Pandemiden Dersler

Son 1 buçuk senedir dünya genelinde yaşadığımız salgın herkesi iyi kötü etkilemiştir. Özellikle yapılan haberlere, yazılara, konuşmalara bakılınca genellikle kötü etkilerden bahsettiğimizi fark ettim. İyimser biri olmamama rağmen, elimden geleni yapacağım.

Kişisel olarak öğrendiğim, çıkardığım derslerden de bahsetmek isterim. Pandemi çoğu ülkeyi Mart ayında sararken şahsen karantinalar, sokağa çıkma yasakları, yurt dışından gelip ülkemde vebalı olarak karşılanmak, sevdiklerimi görememek, onlara sarılamamak gibi duygusal olarak beni yıpratan bir başlangıçla gelmişti pandemi hayatıma. Korona şüphesi ile hastahaneye kaldırılmak, oradaki kaygı ve gerginlikler, bekleyişler derken sabır, yalnızlık, karantinada olmak, sağlığın önemi, değer yargılarımı tekrar tekrardan gözden geçirdiğim bir dönem oldu benim için son 1 buçuk sene.

Ani kararlar verdiğim, aldığım sabahlar oldu. Uyanıp artık bazı şeylere bazı kişilere verdiğim önemi artık vermeyeceğim dediğim, değer yargılarım arasına kendimi koyacağım dediğim günler, yeni iş ve akademik hayatları kararları aldığım günler, sonra bu kararları sorguladığım zamanlar oldu. Duygusal olarak inişli çıkışlı zamanlar..

Pandemi olmasa da belki de yine böyle olurdu bilemeyiz.

Her biri birer ders oldu. Uzaktan eğitimi, uzaktan işlemeyi kendime kattığım bu günler içinde yeni beceriler edindiğim ve insan haklarından tutunda LGBTQ+ hakları, hayvan hakları aktivistliği yaptığım günler oldu. Meğerlim pandemide hayatın durması gerekmiyormuş. Hayat her şeye rağmen devam ediyormuş. Hatta her şeye binayen devam ediyormuş.

Daha test kitleri dünyada hiçbir yerde doğru düzgün yokken ülkeme gelme maceramı geçtim de sonrasında şartları zorlayıp aşısız, bağışıklık kazanmamış olarak yurt dışına eğitime ve tatile bile gidecek deli cesareti buldum kendimde bu dönemde.

Pandemi süresince gerek karantinada gerek gezerken edindiğim arkadaşlıklar da cabası tabii ki. Hayat boyu sürecek dostluklar edindim pandemide. Her birinin, her yaşadığım anın üzerimdeki etkisi ayrı, bana kattıkları ayrı. “Konfor alanı “mı yeniden tanımladığım bir dönemdi bu. Kendimi daha da iyi tanıdığım 1 buçuk sene. 2 aya geçer ya dediğimiz olayın halen daha bitmemesi, bitmeyecek olması ve bunu kabul etmek gerekmesi de cabası tabii.

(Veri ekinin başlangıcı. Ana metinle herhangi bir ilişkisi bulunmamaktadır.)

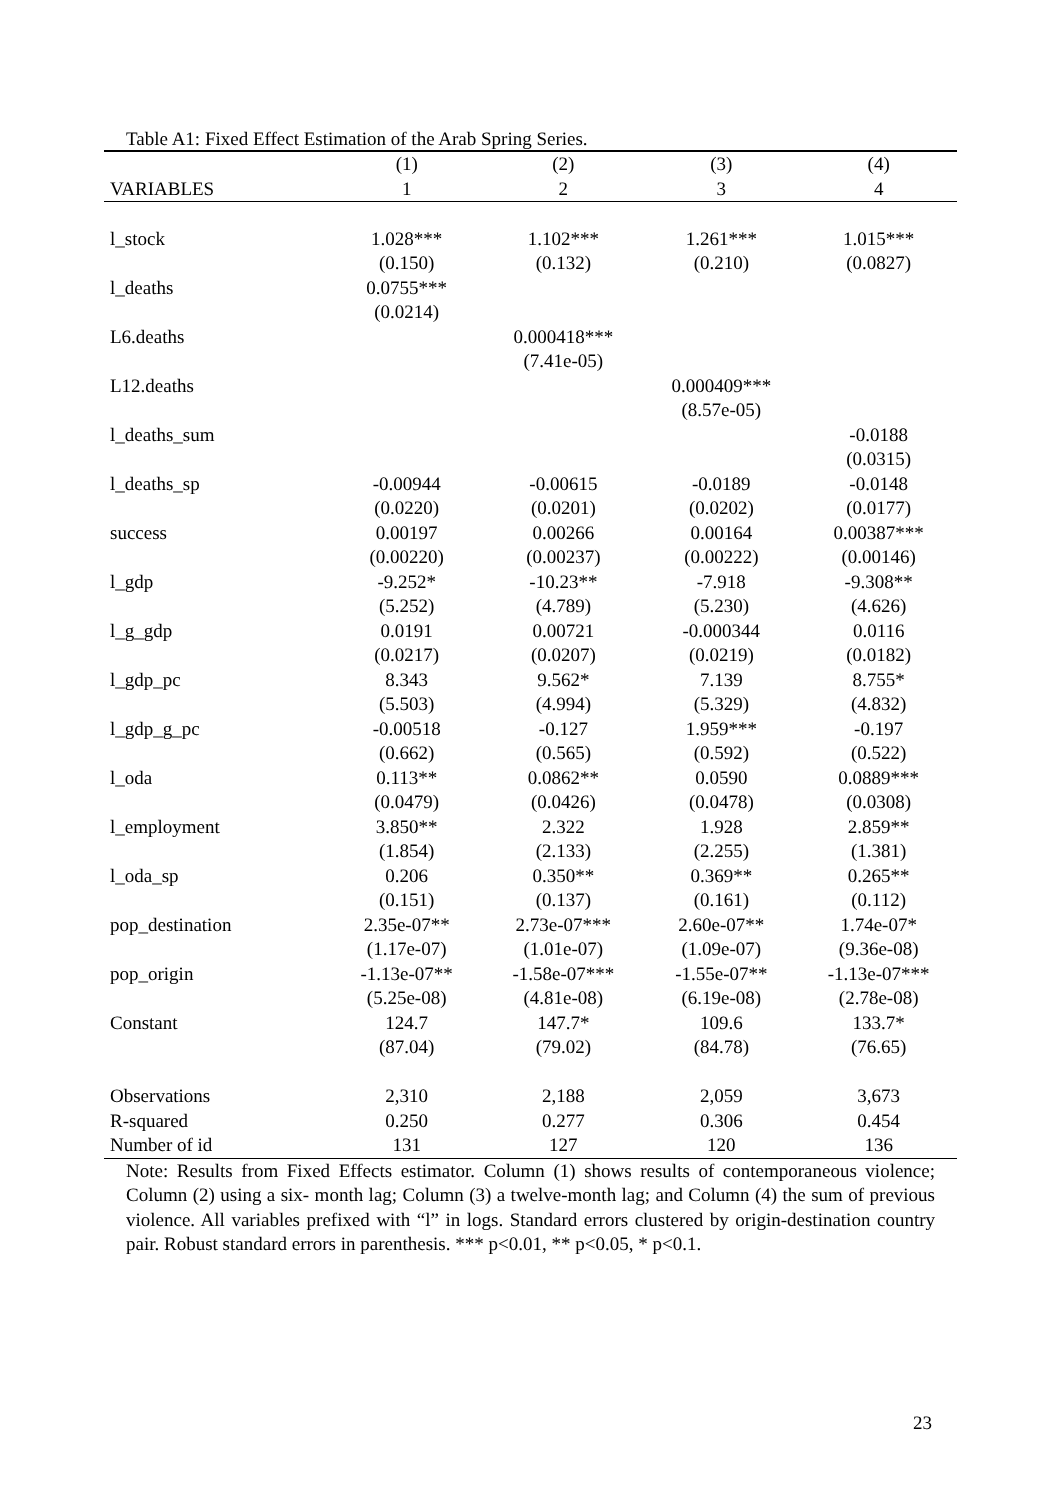Table A1: Fixed Effect Estimation of the Arab Spring Series.
| | (1) | (2) | (3) | (4) |
| VARIABLES | 1 | 2 | 3 | 4 |
| l_stock | 1.028*** | 1.102*** | 1.261*** | 1.015*** |
| | (0.150) | (0.132) | (0.210) | (0.0827) |
| l_deaths | 0.0755*** | | | |
| | (0.0214) | | | |
| L6.deaths | | 0.000418*** | | |
| | | (7.41e-05) | | |
| L12.deaths | | | 0.000409*** | |
| | | | (8.57e-05) | |
| l_deaths_sum | | | | -0.0188 |
| | | | | (0.0315) |
| l_deaths_sp | -0.00944 | -0.00615 | -0.0189 | -0.0148 |
| | (0.0220) | (0.0201) | (0.0202) | (0.0177) |
| success | 0.00197 | 0.00266 | 0.00164 | 0.00387*** |
| | (0.00220) | (0.00237) | (0.00222) | (0.00146) |
| l_gdp | -9.252* | -10.23** | -7.918 | -9.308** |
| | (5.252) | (4.789) | (5.230) | (4.626) |
| l_g_gdp | 0.0191 | 0.00721 | -0.000344 | 0.0116 |
| | (0.0217) | (0.0207) | (0.0219) | (0.0182) |
| l_gdp_pc | 8.343 | 9.562* | 7.139 | 8.755* |
| | (5.503) | (4.994) | (5.329) | (4.832) |
| l_gdp_g_pc | -0.00518 | -0.127 | 1.959*** | -0.197 |
| | (0.662) | (0.565) | (0.592) | (0.522) |
| l_oda | 0.113** | 0.0862** | 0.0590 | 0.0889*** |
| | (0.0479) | (0.0426) | (0.0478) | (0.0308) |
| l_employment | 3.850** | 2.322 | 1.928 | 2.859** |
| | (1.854) | (2.133) | (2.255) | (1.381) |
| l_oda_sp | 0.206 | 0.350** | 0.369** | 0.265** |
| | (0.151) | (0.137) | (0.161) | (0.112) |
| pop_destination | 2.35e-07** | 2.73e-07*** | 2.60e-07** | 1.74e-07* |
| | (1.17e-07) | (1.01e-07) | (1.09e-07) | (9.36e-08) |
| pop_origin | -1.13e-07** | -1.58e-07*** | -1.55e-07** | -1.13e-07*** |
| | (5.25e-08) | (4.81e-08) | (6.19e-08) | (2.78e-08) |
| Constant | 124.7 | 147.7* | 109.6 | 133.7* |
| | (87.04) | (79.02) | (84.78) | (76.65) |
| Observations | 2,310 | 2,188 | 2,059 | 3,673 |
| R-squared | 0.250 | 0.277 | 0.306 | 0.454 |
| Number of id | 131 | 127 | 120 | 136 |
Note: Results from Fixed Effects estimator. Column (1) shows results of contemporaneous violence; Column (2) using a six- month lag; Column (3) a twelve-month lag; and Column (4) the sum of previous violence. All variables prefixed with “l” in logs. Standard errors clustered by origin-destination country pair. Robust standard errors in parenthesis. *** p<0.01, ** p<0.05, * p<0.1.
23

Fırsatını kendin yaratmazsan kimse senin için yaratmaz. Kendin için çabalayacak tek kişi sensin. Bir mühendisten dünyanın herhangi bir yerinde bilgisayarıyla işleyebilecek bir mühendise çevirdim bu dönemde kendimi, fırsatı kovaladım ve başardım. Kolay olmadı, eğitimler, ödevler, projeler fakat ilgimin, gözümün ışığının parladığı işi her yerde yapabilmek önemli bir şey. İşsiz, yapacak bir şeysiz geçiremezdim ben bu dönemi. En iyi bildiğim şeyi yani kariyer ve akademik anlamda kendimi geliştirmeye harcadım bu zamanı ben. Mademki evden çıkamıyoruz, ülkeden ayrılamıyoruz o zaman okurum dedim, internetten öğrenirim dedim ve yoluma devam ettim. Alternatifi aramak, yaratmak benim elimdeydi ve yaptım da.

Krizi fırsata çevirme gibi bir de beceri edinebildim sanırım.

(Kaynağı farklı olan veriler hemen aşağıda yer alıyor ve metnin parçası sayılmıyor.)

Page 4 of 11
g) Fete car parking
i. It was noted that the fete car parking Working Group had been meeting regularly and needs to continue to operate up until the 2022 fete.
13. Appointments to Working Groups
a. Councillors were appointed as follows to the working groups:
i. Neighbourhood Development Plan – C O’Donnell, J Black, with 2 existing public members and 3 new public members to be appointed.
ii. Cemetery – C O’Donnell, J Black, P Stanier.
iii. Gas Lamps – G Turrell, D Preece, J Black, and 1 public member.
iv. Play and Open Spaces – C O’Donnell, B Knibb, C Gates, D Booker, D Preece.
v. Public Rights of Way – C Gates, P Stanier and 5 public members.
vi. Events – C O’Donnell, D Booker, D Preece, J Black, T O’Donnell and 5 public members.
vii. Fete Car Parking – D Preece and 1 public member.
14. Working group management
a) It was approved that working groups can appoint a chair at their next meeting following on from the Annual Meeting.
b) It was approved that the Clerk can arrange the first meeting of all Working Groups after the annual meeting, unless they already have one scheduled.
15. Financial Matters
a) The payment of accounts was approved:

Fazla uzatmaya gerek yok aslında.

Yaşanılan salgını küçümsüyor değilim kesinlikle öyle algılansın istemem, fakat felaket çağrısı yapmadan da kazanabiliriz, olanı, yaşananı olduğu gibi kabul etmeyi öğrenebiliriz, büyütmeden. Hatta biraz da cesaretle dersler çıkarabilir, yeni bilgilerle oradan ayrılabiliriz.

Hayatın her günü yeni bir mücadele, her gün yeni bir sınav, yeni bir anı, ders ve her gün yeni baştan, sıfırdan.